Danny was particularly put off by the hysteria about well-known facts, and by the scrutiny given to trivial pieces of online data collection while ignoring far more massive collection of data by more familiar means. He wrote:

Heh. Google has confirmed it tracks queries to a particular IP address. Like
this wasn’t something we knew for any search engine back in say, 1995. Or as
if Google ever made a secret of it. Or more to the point, like tracking to
an IP address is the issue versus the bigger issue of people having search
histories (if people opt in) linked to real, personally identifiable
accounts.

Heaven help us, though — let’s keep talking IP addresses and cookies. And
let’s ignore the fact that in virtually every court case where search
queries have been notable as evidence, those queries were obtained … wait
for it … off the person’s own computer. Dude, when you’re searching for
ways to kill your wife, clear your browser history. Seriously, sad but true
story.

I think the internet companies are indeed going to face more scrutiny,
because they are big fat targets for lazy legislators who are loathe to
provide some real security over, I dunno, my credit card purchases?

I mean, can you imagine if when using Google and Yahoo and Bing, they
reported all your searches to a “search bureau” that was pretty easy for
anyone to access? Oh, and if you disagreed with something listed, well, good
luck with getting that removed. But we tolerate that bull from our credit
card companies.

My credit card company knows everything I’ve purchased, which is a pretty
personal trail. That doesn’t get “anonymized” after 9 months or 18 months. I
have no idea at all what happens to it. I can’t, like at Google, push a
button and make it go poof, either. I don’t think I have any rights over it
at all.

My grocery store knows all the things I’ve purchased using my store discount
card — no idea who they hand that out to.

My telephone company keeps my phone records for I don’t know how long.
Imagine that. They know who I called and for how long.

But yeah, thank you Washington Post for focusing on the fact that Xbox Live
keeps track of when I began and ended my game playing.
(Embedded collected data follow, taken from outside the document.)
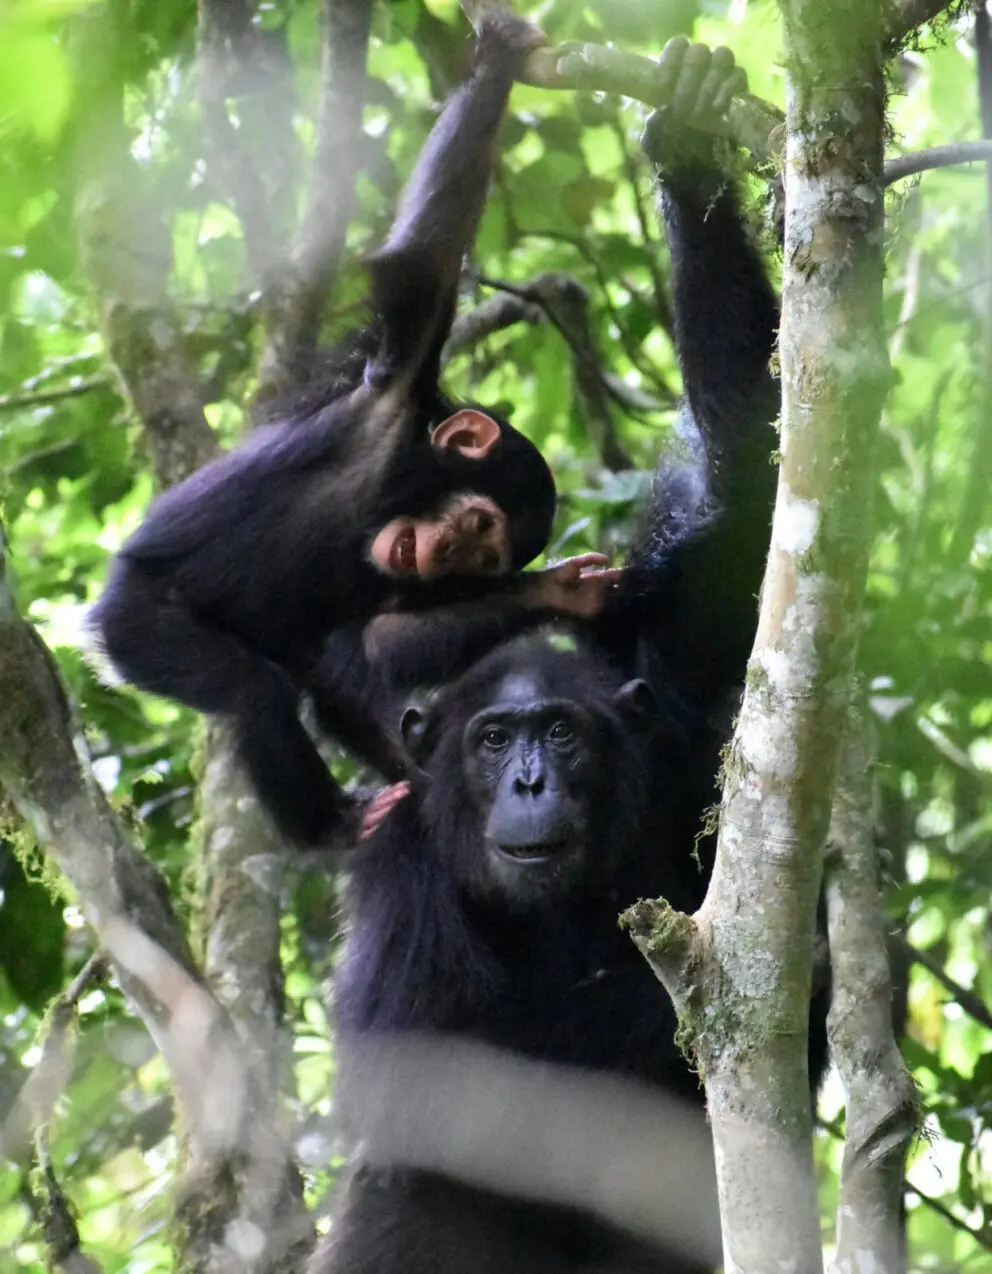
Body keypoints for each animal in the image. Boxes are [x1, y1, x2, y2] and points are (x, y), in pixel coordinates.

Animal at [87, 9, 621, 851]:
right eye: (476, 526)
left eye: (483, 558)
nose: (445, 554)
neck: (390, 492)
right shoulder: (393, 395)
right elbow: (424, 263)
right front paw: (498, 60)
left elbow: (384, 638)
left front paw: (560, 595)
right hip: (132, 618)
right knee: (252, 691)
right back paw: (330, 824)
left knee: (330, 676)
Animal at [315, 37, 830, 1274]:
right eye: (493, 737)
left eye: (559, 731)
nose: (528, 778)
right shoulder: (398, 859)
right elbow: (422, 1075)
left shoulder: (687, 699)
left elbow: (752, 503)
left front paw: (683, 132)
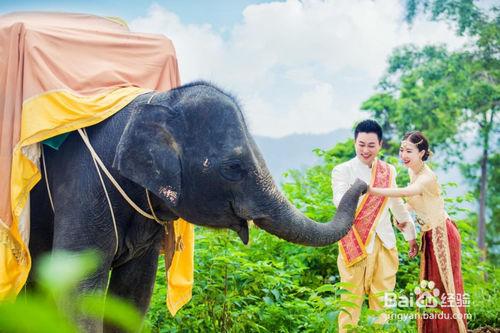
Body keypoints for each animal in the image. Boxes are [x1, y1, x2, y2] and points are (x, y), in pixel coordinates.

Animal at [30, 81, 368, 332]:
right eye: (233, 167)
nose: (364, 184)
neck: (154, 102)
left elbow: (134, 293)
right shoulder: (84, 186)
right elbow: (78, 288)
Yeah, thanks for
spending time talking about IP addresses. Could they have shoved even one
paragraph of perspective in there? Could we get one of the privacy groups to
maybe call for some better national standards protecting user information on
and OFFline? If they are, I never hear the offline part.

Rant over. I’ve just seen this same obsession with IP addresses over years.
Years and years, rather than focusing on the bigger and more important
privacy issues on a broader perspective.

There are real privacy issues to be faced in the data collected by web companies. But they are part of a far bigger picture of how the world is changing. We need thoughtful understanding of what the real risks are, not finger pointing by the media (and even more frighteningly, by members of Congress) at companies that are easy targets because they make good political theater.